Pull the text out of the data and reproduce every line word for word, leaving out the pictures.
=== Section Start ===
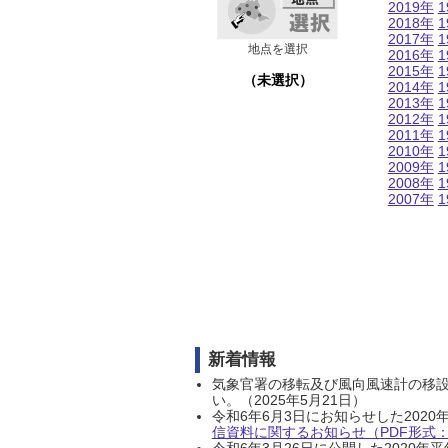
2019年
1
2018年
1
2017年
1
地点を選択
2016年
1
2015年
1
（未選択）
2014年
1
2013年
1
2012年
1
2011年
1
2010年
1
2009年
1
2008年
1
2007年
1
新着情報
気象官署の移転及び風向風速計の移
い。（2025年5月21日）
令和6年6月3日にお知らせした202
信資料に関するお知らせ（PDF形式：1
令和6年3月26日に公開した202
=== Section End ===
### RESULT FOR THIS TASK
2019年
1
2018年
1
2017年
1
地点を選択
2016年
1
2015年
1
（未選択）
2014年
1
2013年
1
2012年
1
2011年
1
2010年
1
2009年
1
2008年
1
2007年
1
新着情報
気象官署の移転及び風向風速計の移
い。（2025年5月21日）
令和6年6月3日にお知らせした202
信資料に関するお知らせ（PDF形式：1
令和6年3月26日に公開した202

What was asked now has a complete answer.